Mod please delete. Got the info i needed.


----------



## cujo6801 (Aug 9, 2011)

"RandomSnapple said:


> So im new to this whole, changing lcd density thing. I absolutely love being able to change it, however some apps, like dialer don't take up the whole screen. its just like a small dialer with black around it. I don't know if that makes any sense, but if it does, does anyone know how to fix it?


 common side effect of lowering your display density from 240 to 200.. no fix but to go back to 240


----------



## RandomSnapple (Aug 23, 2011)

cujo6801 said:


> common side effect of lowering your display density from 240 to 200.. no fix but to go back to 240


Thats very unfortunate. Oh well i guess ill live for now, or go back. Thanks for letting me know.


----------



## cujo6801 (Aug 9, 2011)

"RandomSnapple said:


> Thats very unfortunate. Oh well i guess ill live for now, or go back. Thanks for letting me know.


Anytime ....


----------



## Chitala383 (Oct 9, 2011)

How do u change lcd density in the first place?


----------



## cujo6801 (Aug 9, 2011)

"Chitala383 said:


> How do u change lcd density in the first place?
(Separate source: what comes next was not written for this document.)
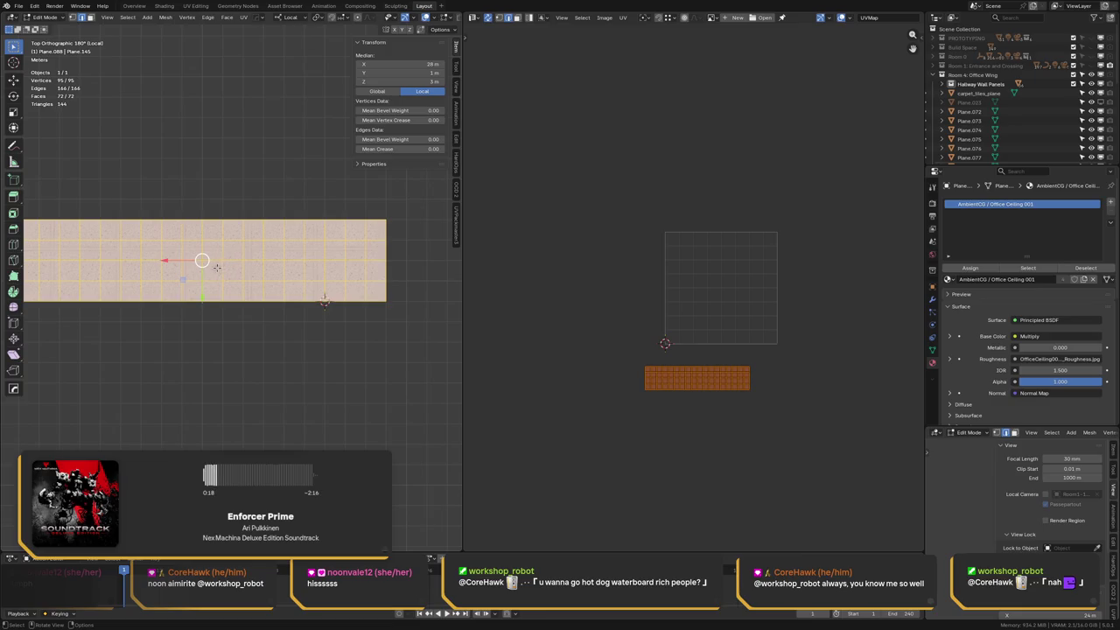
Unwrap the ceiling mesh into a UV strip and pivot UV transforms around the 2D cursor
{"action": "key", "text": "u"}
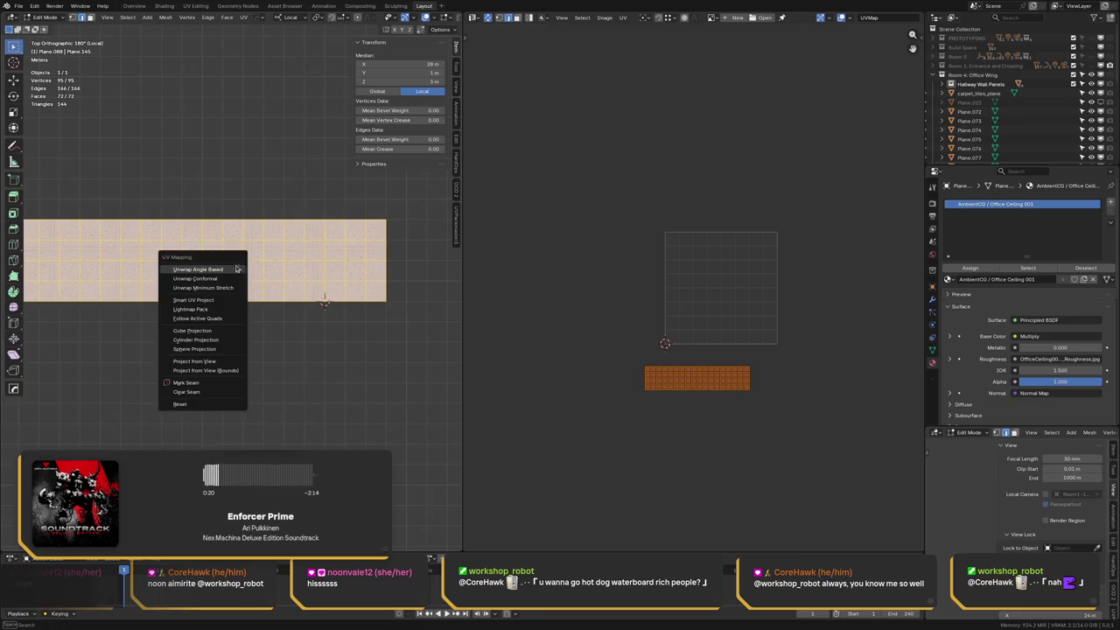
{"action": "left_click", "coordinate": [226, 272]}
Use a file manager go to systems /build.prop/scroll down to ro.sf.lcd_density =240 and change the 240 to 200 ..remember to hit save .then reboot ..


----------



## Cruiserdude (Jun 23, 2011)

I would advise making a backup of your build.prop first in the same folder, just append .bak to the end. That way if you mess up something else in there, you can easily fix it via adb.


----------



## cujo6801 (Aug 9, 2011)

Cruiserdude said:


> I would advise making a backup of your build.prop first in the same folder, just append .bak to the end. That way if you mess up something else in there, you can easily fix it via adb.


 good call.....


----------